Because we wanted to use our allroad for ski trips, Thule also sent us one of their 635S Sonic XL cargo boxes. This is the longest box that can be carried on the allroad while still maintaining the ability to open the rear hatch all the way without contact. The 635s Sonic box is quite large indeed. It is long enough to swallow up to a 195cm ski, and lots of them, or skis, snowboards, sleds, folding chairs, luggage, etc. This cargo box can open from either side, which is a very nice feature indeed. Skis on one side, luggage on the other, no problem for this box.

The Sonic’s mounting system is very clever, and could not be easier to use. One thing that can hold people back from choosing a roof box is the complicated mounting systems of old. Throw those thoughts right out of the window, thanks to the new Thule mounting system. 4 claw style clamps are mounted on sliding platforms on the bottom of the box, allowing for a range of crossbar placement. These clamps can wrap around nearly any crossbar (including many factory installed bars) with a few turns of the internal handwheels. The mounting torque is regulated by the mount, which clicks when the maximum torque is achieved. It is possible for one burly person to mount this box solo by the way, though having 2 people certainly makes it easier.

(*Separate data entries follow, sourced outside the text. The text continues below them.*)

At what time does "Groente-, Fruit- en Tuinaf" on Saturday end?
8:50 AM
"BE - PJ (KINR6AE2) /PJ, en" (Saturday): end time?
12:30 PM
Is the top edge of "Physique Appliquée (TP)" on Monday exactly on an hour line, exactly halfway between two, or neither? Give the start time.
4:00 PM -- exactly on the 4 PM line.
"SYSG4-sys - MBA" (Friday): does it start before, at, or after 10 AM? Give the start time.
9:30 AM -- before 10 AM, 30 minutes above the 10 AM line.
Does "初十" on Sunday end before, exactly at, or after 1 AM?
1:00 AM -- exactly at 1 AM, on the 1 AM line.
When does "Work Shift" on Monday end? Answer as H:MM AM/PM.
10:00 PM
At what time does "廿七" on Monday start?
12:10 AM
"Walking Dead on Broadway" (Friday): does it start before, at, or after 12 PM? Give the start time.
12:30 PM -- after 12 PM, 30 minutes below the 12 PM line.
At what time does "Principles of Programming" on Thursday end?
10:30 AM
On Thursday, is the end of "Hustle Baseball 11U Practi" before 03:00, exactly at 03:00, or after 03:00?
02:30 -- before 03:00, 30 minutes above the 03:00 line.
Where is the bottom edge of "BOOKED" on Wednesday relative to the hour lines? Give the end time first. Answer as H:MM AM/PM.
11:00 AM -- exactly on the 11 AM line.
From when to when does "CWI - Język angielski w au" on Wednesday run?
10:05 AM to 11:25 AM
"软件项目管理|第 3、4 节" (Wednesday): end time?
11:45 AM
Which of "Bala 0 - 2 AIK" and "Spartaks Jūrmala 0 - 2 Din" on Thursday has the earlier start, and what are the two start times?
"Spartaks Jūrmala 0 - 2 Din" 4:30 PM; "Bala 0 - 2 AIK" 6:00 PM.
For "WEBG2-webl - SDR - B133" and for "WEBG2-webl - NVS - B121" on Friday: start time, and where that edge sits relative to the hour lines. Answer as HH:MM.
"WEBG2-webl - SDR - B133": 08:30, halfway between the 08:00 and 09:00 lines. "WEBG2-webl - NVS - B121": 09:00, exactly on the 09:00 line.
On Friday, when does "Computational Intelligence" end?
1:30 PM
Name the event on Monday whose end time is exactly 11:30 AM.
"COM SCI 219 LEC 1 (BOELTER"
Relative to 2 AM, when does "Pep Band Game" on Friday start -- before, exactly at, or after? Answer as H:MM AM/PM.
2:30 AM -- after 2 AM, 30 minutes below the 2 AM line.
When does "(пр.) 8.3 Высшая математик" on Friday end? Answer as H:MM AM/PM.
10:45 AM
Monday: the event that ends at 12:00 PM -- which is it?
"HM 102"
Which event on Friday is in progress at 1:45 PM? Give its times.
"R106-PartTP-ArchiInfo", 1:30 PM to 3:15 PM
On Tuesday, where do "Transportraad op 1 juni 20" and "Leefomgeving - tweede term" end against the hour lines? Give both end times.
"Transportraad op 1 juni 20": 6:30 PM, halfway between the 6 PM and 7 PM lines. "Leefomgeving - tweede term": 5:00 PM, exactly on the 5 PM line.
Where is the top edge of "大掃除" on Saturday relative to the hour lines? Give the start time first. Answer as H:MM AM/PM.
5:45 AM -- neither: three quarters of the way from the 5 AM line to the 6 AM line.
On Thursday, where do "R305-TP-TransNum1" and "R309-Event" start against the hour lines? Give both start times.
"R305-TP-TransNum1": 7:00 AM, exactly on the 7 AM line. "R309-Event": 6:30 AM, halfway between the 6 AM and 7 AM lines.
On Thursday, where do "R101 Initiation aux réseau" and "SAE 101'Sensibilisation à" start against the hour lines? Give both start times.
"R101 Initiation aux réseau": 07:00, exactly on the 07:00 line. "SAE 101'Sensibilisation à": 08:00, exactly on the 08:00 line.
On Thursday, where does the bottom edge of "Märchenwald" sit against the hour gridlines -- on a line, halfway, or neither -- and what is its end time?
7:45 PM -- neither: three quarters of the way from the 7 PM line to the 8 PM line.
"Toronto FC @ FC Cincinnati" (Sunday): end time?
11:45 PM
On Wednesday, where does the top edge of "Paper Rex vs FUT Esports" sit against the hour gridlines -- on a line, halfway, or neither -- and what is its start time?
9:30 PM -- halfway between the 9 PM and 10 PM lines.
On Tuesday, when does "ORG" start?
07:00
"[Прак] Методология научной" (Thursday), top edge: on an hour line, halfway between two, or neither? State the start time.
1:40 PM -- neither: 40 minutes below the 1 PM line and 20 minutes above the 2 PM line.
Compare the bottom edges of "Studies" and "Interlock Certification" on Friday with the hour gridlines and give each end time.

With the Sonic box on the allroad, there is a bit more wind noise, but certainly nothing too horrendous, and not louder than the tire noise from the winter treads. Even when loaded with skis and some luggage, the allroad didn’t feel tipsy or off balance in any way. This was our first experience with any kind of roof box, and we came away sold on the concept, even if it means using extra care in low clearance garages, and having the view out the sunroof blocked.
With the incredibly easy attachment, we found that we would take it off and put it back on when needed, making it all the more enjoyable.

Our allroad continues to be a most excellent companion for any kind of driving. We have a few road trips coming up in the next month, and we’re looking forward to getting a feel for the long haul abilities of the car, and looking to see if we can get a real feel for “highway” miles as they relate to economy. We’re still seeing generally around 23 mpg per tank (miles driven/gallons filled). Not too great for a 4 cylinder in our opinion, and makes us wonder what the 3.0TFSI would be like, and also makes us REALLY wonder what the 3.0TDI would be like in this platform. We also know that winter weather is brutal on fuel mileage, so we’ll stop complaining about it till the weather is warmer.